Running Tune within a remote function

How severe does this issue affect your experience of using Ray?

  • Medium: It contributes to significant difficulty to complete my task, but I can work around it.

Hello,

We are in the process of upgrading Ray to version 2.6. We are using Ray Tune in a K8s cluster.

We are facing issues when trying to run Ray Tune within a remote function. When running the code below (minimal example taken from the tutorials), the HEAD node of the cluster sysmatically crash.

If we use a standard function instead of remote, then it is working fine (autoscaling, etc.).

It used to work with 2.2.

import time

import ray
from ray import tune
from ray.air import session


@ray.remote
def run():
    def evaluation_fn(step, width, height):
        time.sleep(0.1)
        return (0.1 + width * step / 100) ** (-1) + height * 0.1

    def easy_objective(config):
        width, height = config["width"], config["height"]

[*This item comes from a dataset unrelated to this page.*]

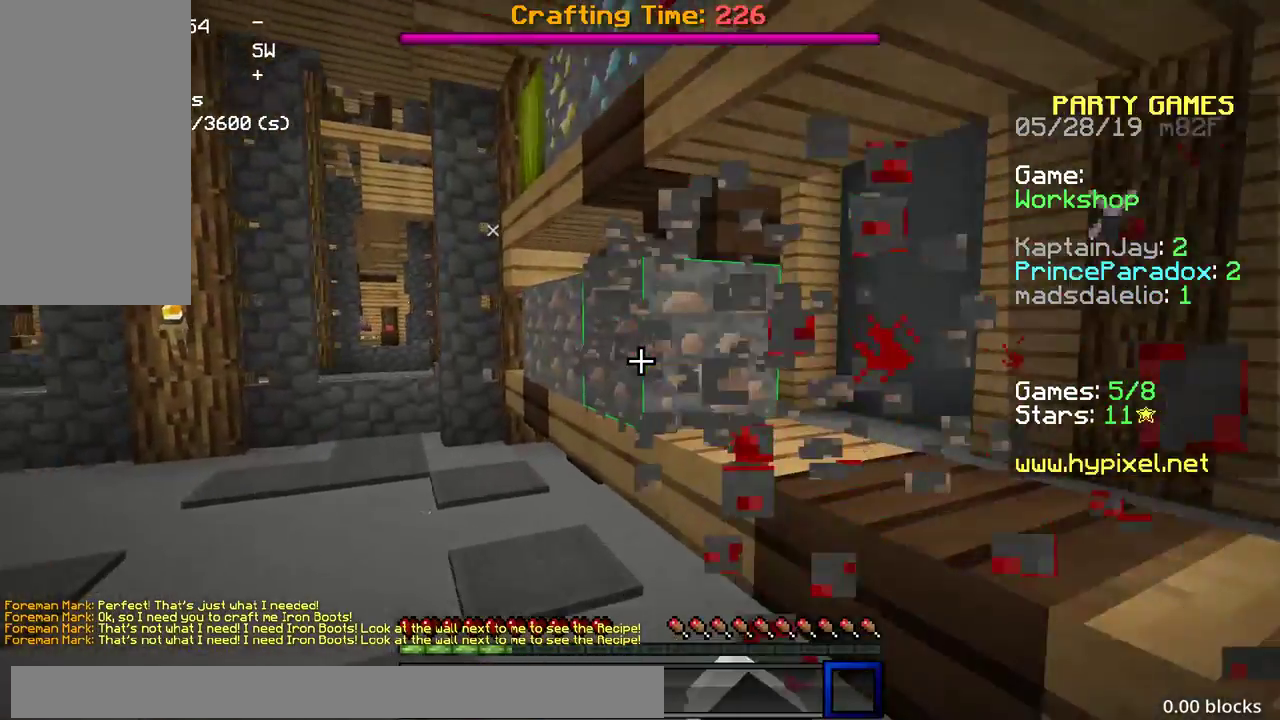
{"keys": ["d", "w"], "mouse": [], "events": [[33, "d", "down"], [33, "mouse_left", "down"], [83, "mouse_left", "up"], [133, "w", "up"], [150, "w", "down"], [183, "w", "up"], [200, "w", "down"], [283, "mouse_left", "down"], [400, "mouse_left", "up"]]}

        for step in range(config["steps"]):
            intermediate_score = evaluation_fn(step, width, height)
            session.report(
                {"iterations": step, "mean_loss": intermediate_score}
            )

    tuner = tune.Tuner(
        easy_objective,
        tune_config=tune.TuneConfig(
            metric="mean_loss",
            mode="min",
            num_samples=50,
        ),
        param_space={
            "steps": 50,
            "width": tune.uniform(0, 20),
            "height": tune.uniform(-100, 100),
            "activation": tune.grid_search(["relu", "tanh"]),
        },
    )
    results = tuner.fit()
    return results.get_dataframe()


if __name__ == "__main__":
    ray.init("ray://test-kuberay-head-svc:10001")
    res = ray.get(run.remote())

Hi @Cedric, do you have any logs from the failure? You’re seeing that the head node crashes and shuts down?

Have you also tried submitting the training task as a Ray Job?